Ходит человек ещё живой, но признаки трупа на нем уже появились. Валит его усталость, апатия. В конце концов больной становится мертвым, настоящим трупом. Обычно это случается ночью — заснёт зек, и все — цинга его приласкает, избавит от страданий. Утром, по команде «Подъем!», все пойдут на построение, а те, кого приютила цинга, останутся лежать на нарах. Выволокут их к двери, а там стоят сани-розвальни с запряженной в них покрытой инеем лошадкой. Процедура эта обычная, годами отработанная. Всех, кто не поднялся с нар и не подает признаков жизни, погрузят на эти сани, и побредет лошадка на вахту, к проходной. А там бригады после подсчета выходят из зоны для следования на работу.

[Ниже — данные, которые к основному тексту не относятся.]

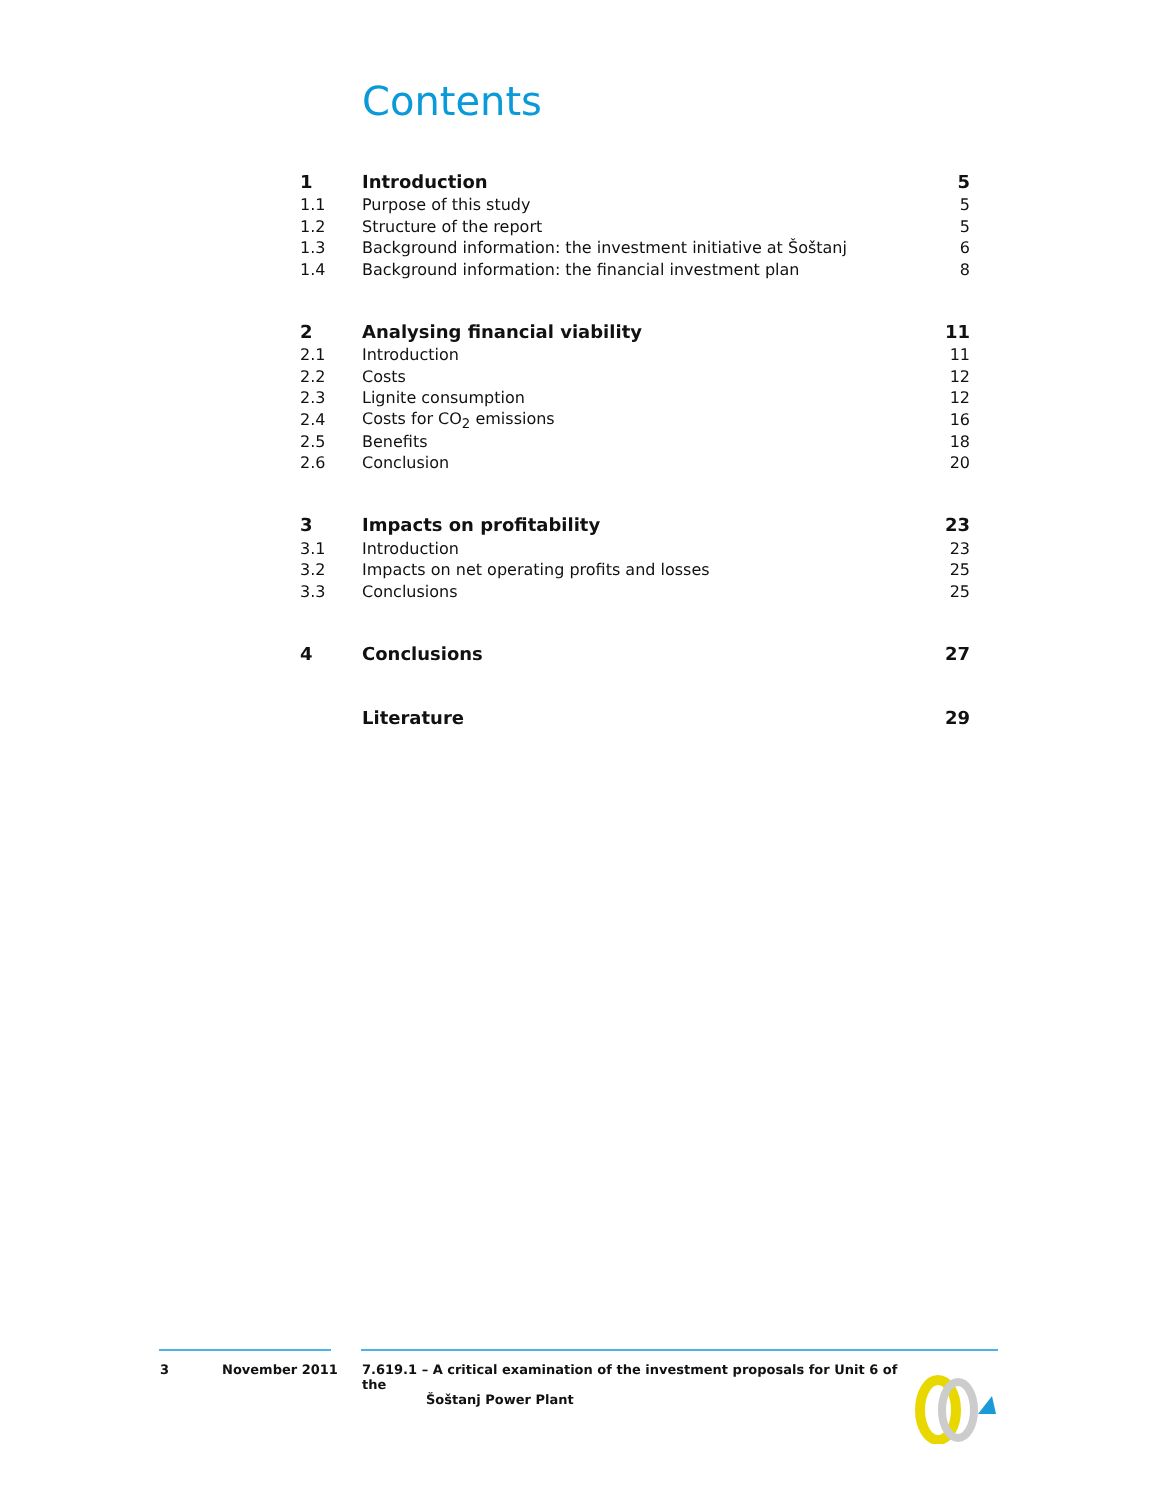Contents
| 1 | Introduction | 5 |
| 1.1 | Purpose of this study | 5 |
| 1.2 | Structure of the report | 5 |
| 1.3 | Background information: the investment initiative at Šoštanj | 6 |
| 1.4 | Background information: the financial investment plan | 8 |
| 2 | Analysing financial viability | 11 |
| 2.1 | Introduction | 11 |
| 2.2 | Costs | 12 |
| 2.3 | Lignite consumption | 12 |
| 2.4 | Costs for CO<sub>2</sub> emissions | 16 |
| 2.5 | Benefits | 18 |
| 2.6 | Conclusion | 20 |
| 3 | Impacts on profitability | 23 |
| 3.1 | Introduction | 23 |
| 3.2 | Impacts on net operating profits and losses | 25 |
| 3.3 | Conclusions | 25 |
| 4 | Conclusions | 27 |
| | Literature | 29 |
3 November 2011 7.619.1 – A critical examination of the investment proposals for Unit 6 of the
Šoštanj Power Plant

У нарядчика на фанерке записано в соответствующие графы, сколько выходит на работу, сколько придурков (обслуги разной) остается в зоне. А сколько не хватает до общей численности лагпункта на сегодня, должно лежать на этих санях. Когда все цифры сойдутся, бригады под конвоем пошагают к месту работы. А сани с покойниками заскрипят на кладбище. Не на общее, а на лагерное. Там специально выделенная похоронная команда целый день долбит промерзшую землю, заготавливая могилы впрок. Работа в этой команде считается легкой, потому что большую часть дня зеки сидят у костра. Продолбят ломами и кирками жесткую, как бетон, мерзлоту — и к огоньку греться. Главное, мерзлоту пробить — она с полметра, а дальше земля мягче пойдет и работа полегче. Углубляют могилу посменно три — четыре человека. В яме не развернешься. Остальные у костра греются. В общем, блатная работа, не лесоповал… Поэтому никто не хочет потерять такое теплое место. Стараются ладить с конвоем и с доктором. Друг другу поблажки дают. Конвой не требует от зеков, чтобы рыли могилы на положенную глубину. А зеки избавляют конвой и доктора от лишних хлопот. Доктор должен на бумаге зафиксировать факт смерти. Не будет же он холодные трупы брать за руки и пульс прощупывать или на колени вставать и трубку прикладывать: не трепыхнется ли ещё сердце в тощей костлявой груди доходяги?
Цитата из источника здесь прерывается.